(What needs to be done):
Render as a JSON list of strings, one per line, the records from the line containing "How many series are shown in this chart?" through the line containing "Reading left to", skipping blank lines. Leave the pictures out of the list.
*** Material for this task ***
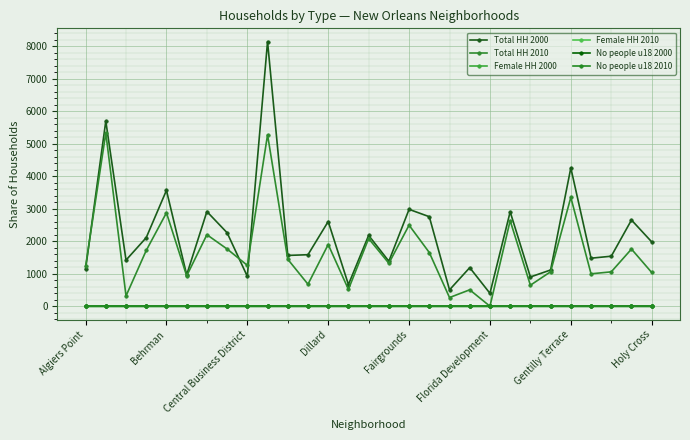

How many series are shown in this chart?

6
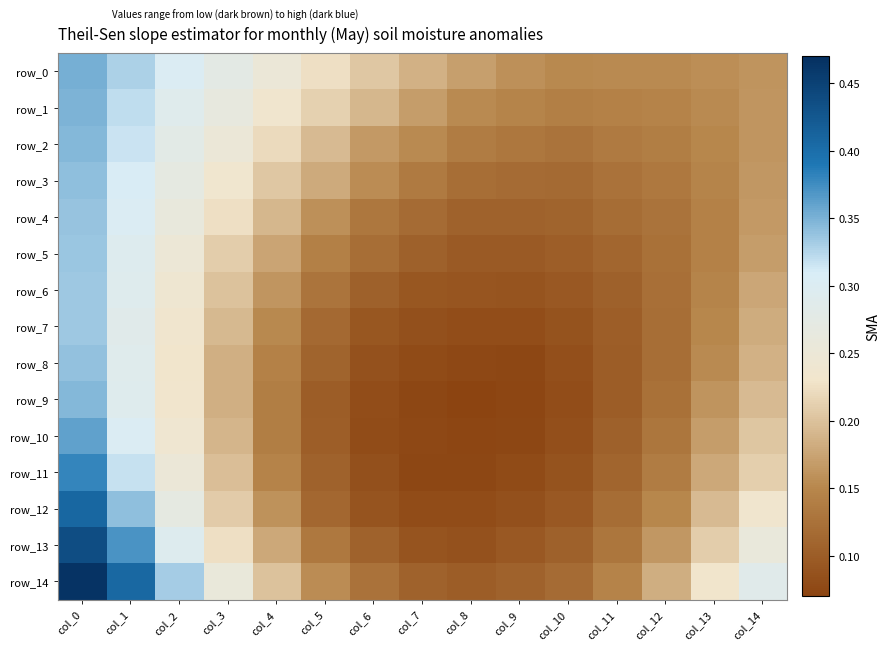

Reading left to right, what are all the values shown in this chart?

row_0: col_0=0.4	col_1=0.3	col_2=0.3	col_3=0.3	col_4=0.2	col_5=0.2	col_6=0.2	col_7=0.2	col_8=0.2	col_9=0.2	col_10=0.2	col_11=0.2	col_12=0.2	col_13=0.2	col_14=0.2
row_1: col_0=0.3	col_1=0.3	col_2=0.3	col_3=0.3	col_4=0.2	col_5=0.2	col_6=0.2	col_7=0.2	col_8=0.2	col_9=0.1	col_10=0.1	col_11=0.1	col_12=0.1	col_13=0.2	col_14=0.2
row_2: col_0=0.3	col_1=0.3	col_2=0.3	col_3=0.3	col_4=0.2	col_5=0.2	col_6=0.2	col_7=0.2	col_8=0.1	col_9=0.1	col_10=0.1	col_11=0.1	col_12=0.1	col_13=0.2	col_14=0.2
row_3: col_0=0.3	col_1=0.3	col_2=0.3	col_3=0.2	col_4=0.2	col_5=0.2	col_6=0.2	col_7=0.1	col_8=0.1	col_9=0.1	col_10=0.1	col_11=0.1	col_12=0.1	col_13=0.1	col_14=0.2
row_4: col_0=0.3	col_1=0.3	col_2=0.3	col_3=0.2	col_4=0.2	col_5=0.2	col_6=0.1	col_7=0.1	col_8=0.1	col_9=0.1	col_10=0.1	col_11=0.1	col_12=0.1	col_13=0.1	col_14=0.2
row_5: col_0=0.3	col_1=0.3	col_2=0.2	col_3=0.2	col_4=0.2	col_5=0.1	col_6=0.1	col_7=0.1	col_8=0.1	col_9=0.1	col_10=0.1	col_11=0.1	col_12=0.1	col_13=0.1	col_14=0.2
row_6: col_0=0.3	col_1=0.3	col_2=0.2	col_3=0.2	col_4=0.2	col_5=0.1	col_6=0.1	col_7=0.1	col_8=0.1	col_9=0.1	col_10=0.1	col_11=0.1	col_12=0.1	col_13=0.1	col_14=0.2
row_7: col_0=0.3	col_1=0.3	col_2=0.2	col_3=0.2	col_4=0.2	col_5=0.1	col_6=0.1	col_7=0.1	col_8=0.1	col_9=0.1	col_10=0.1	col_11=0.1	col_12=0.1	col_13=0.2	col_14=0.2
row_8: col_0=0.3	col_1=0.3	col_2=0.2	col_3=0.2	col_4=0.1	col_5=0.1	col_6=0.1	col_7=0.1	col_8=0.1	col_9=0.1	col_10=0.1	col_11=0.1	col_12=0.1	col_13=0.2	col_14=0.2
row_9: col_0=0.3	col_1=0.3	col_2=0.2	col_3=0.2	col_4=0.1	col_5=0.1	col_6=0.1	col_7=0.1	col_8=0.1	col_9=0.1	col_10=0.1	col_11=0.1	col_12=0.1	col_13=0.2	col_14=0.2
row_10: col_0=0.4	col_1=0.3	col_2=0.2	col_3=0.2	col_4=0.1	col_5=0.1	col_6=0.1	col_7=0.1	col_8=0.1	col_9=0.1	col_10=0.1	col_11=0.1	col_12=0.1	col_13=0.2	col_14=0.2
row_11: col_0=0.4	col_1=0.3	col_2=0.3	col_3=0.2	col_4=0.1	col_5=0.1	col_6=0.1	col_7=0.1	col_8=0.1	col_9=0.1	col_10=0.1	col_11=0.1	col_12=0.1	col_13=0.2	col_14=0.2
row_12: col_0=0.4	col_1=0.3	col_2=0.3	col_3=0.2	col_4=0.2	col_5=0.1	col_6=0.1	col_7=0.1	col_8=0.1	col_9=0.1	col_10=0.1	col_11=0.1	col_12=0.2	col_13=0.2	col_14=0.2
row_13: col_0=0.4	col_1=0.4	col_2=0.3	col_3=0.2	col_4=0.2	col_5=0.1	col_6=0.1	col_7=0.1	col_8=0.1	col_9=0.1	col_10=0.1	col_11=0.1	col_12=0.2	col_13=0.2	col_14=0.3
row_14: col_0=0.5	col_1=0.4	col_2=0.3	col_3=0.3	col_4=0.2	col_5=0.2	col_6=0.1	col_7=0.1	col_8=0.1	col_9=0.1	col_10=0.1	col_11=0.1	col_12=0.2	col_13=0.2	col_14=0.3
*** End of Material for this task ***
*** Material for this task ***
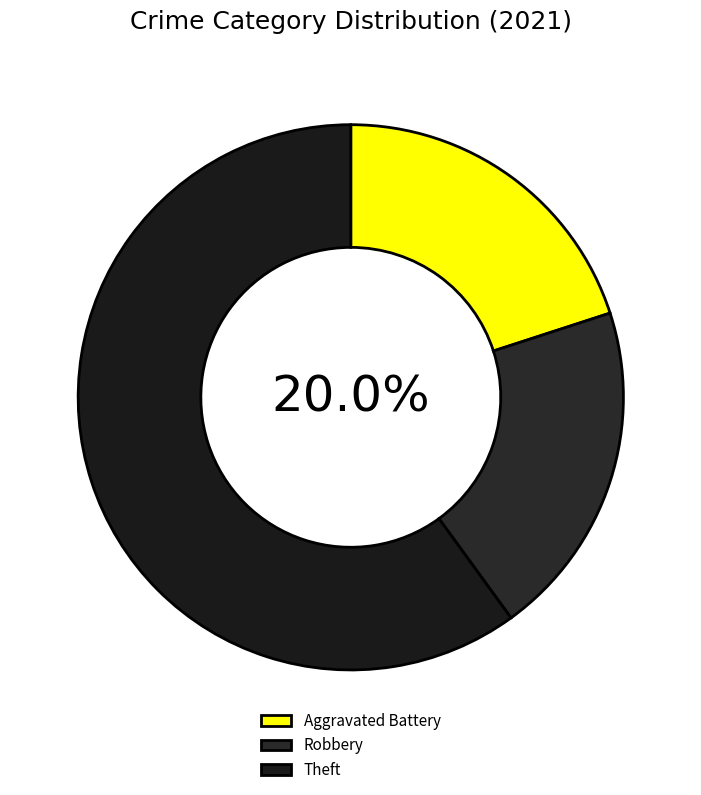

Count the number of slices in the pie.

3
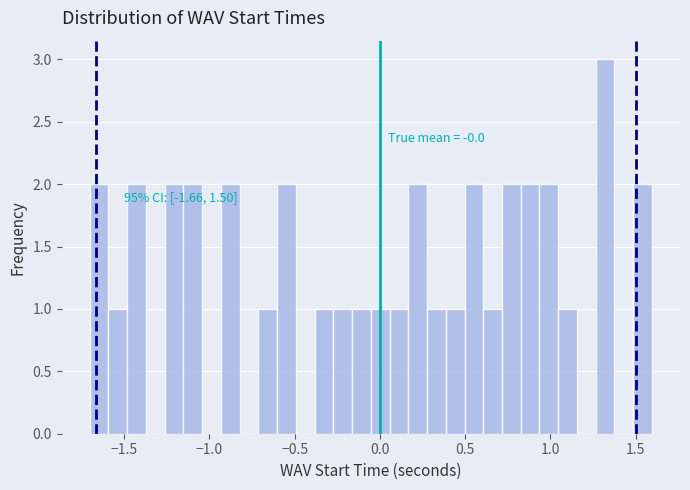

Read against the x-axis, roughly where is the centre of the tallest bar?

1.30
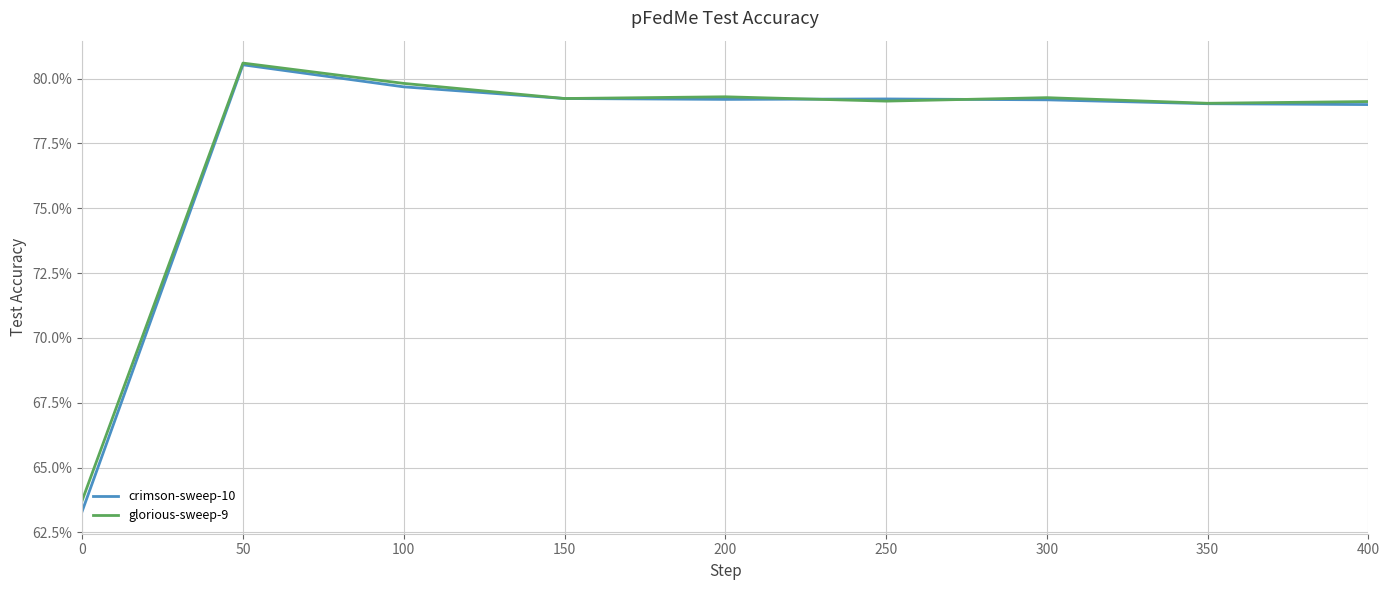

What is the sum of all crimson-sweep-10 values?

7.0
*** End of Material for this task ***
(The completed task):
[
  "How many series are shown in this chart?",
  "6",
  "Reading left to right, what are all the values shown in this chart?"
]